- Type: Formation
- Unit of: Lockport Group
- Sub-units: Pekin Member; Gothic Hill Member;
- Underlies: Goat Island Formation
- Overlies: Clinton Group

Lithology
- Primary: Limestone, Dolomite
- Other: Chert

Location
- Region: New York, Ohio, Pennsylvania, West Virginia, Ontario
- Country: United States, Canada

Type section
- Named for: Gasport, New York
- Named by: Brett C.E.

= Gasport Formation =

Geologic formation in the United States and Canada

The Gasport Formation is a geologic formation in the Appalachian Basin and Michigan Basin. This is one of the reef formations separating the Appalachian Basin from the Michigan Basin and the Ohio Basin. It is a part of the Lockport Group of carbonates. It is the lowest and oldest formation within the Lockport. The Gasport is found in Michigan, New York, Ohio, and Pennsylvania. Outcrops are limited to the area around the Great Lakes. It is part of a large reef structure dating back to the Silurian period. Being part of the Lockport Group it is a feature of the Niagara Escarpment.

== Description ==
The Gasport represents a period of reef building with the upper Pekin Member containing large stromatolite structures.

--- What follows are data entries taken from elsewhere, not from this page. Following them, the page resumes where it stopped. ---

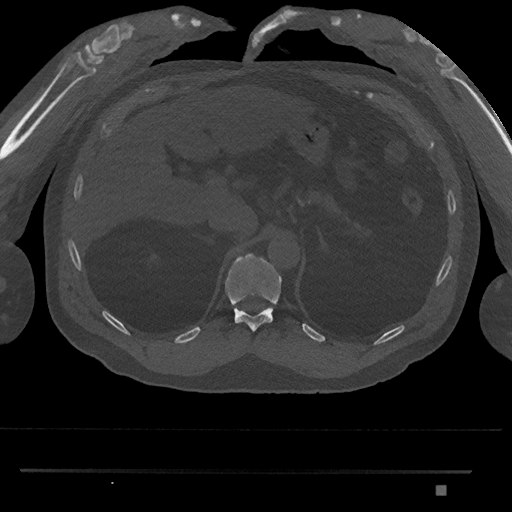
CT including the spine, one axial slice; position 942 of 1134 along the scan axis; reconstruction kernel Br40s/3; bone window (W 1800 / L 400 HU); 512 × 512 image matrix. Patient: male, 65 years. From the clinical record (not read from this slice): primary cancer: prostate.
Annotated regions visible in this slice (semi-automatically segmented with operator editing):
- T11 vertebra: bounding box [x1, y1, x2, y2] px = [225, 253, 282, 332]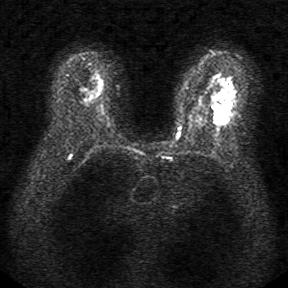
Breast MRI, one axial slice. Slice 22 of 34 in the series (ordered by position). Diffusion-weighted series; image 2 of 4 stored at this slice position (different b-values; order by instance number). 1.5 T. 5 mm slice thickness. 288 × 288 image matrix. Female patient.
Annotated regions visible in this slice (outlined manually by an expert reader):
- tumour on diffusion-weighted imaging: bounding box [x1, y1, x2, y2] px = [213, 107, 229, 123]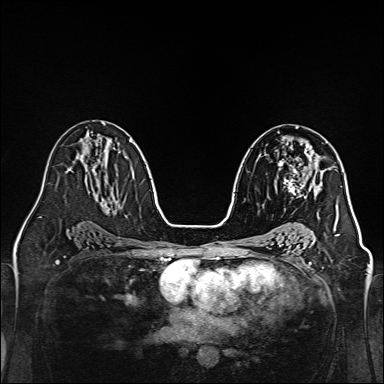
Breast MRI, one axial slice. Slice 81 of 160 in the series (ordered by position). Dynamic contrast-enhanced series, time point 2 of 7 at this slice position (early post-contrast). 1.5 T. TE 2.3 ms, TR 5.2 ms. 1 mm slice thickness. 384 × 384 image matrix. Female patient.
Annotated regions visible in this slice (semi-automatic segmentation, software-assisted and operator-edited):
- enhancing-tissue mask used for the functional tumour volume (all voxels passing the contrast-enhancement thresholds inside the analysis volume; usually the tumour): bounding box <275,148,320,198> (left, top, right, bottom; pixels)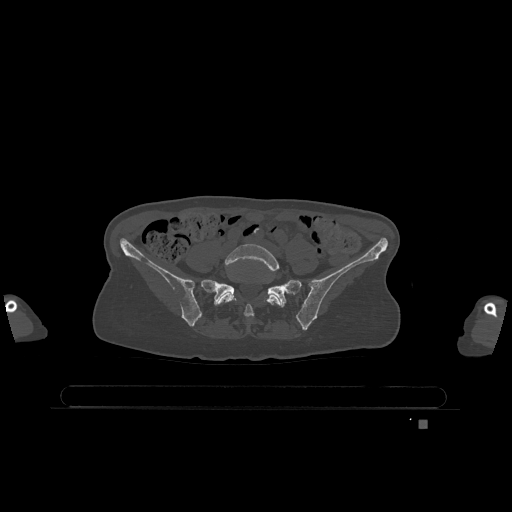
CT including the spine, one axial slice. Position 216 of 1317 along the scan axis. Bone window (W 1800 / L 400 HU). 0.5 mm slice thickness. 512 × 512 image matrix, field of view 500 × 500 mm. Patient: female, 74 years. Case-level facts recorded for this patient, not image findings: primary cancer: lung.
Structures marked on this image (semi-automatically segmented with operator editing):
- L5 vertebra: bounding box <217,244,281,317> (left, top, right, bottom; pixels)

The lower Gothic Hill Member contains bryozoans, corals, and crinoids. The upper Pekin Member is a dark grey argillaceous limestone. The texture of the member tends to be grainstone to wackestone. Bioherms are common throughout this member. Many large structures can be observed in outcrops and quarries up to 25 feet tall and 100 eet in length. At its base there is an erosional disconformity contact with the underlying Clinton Group.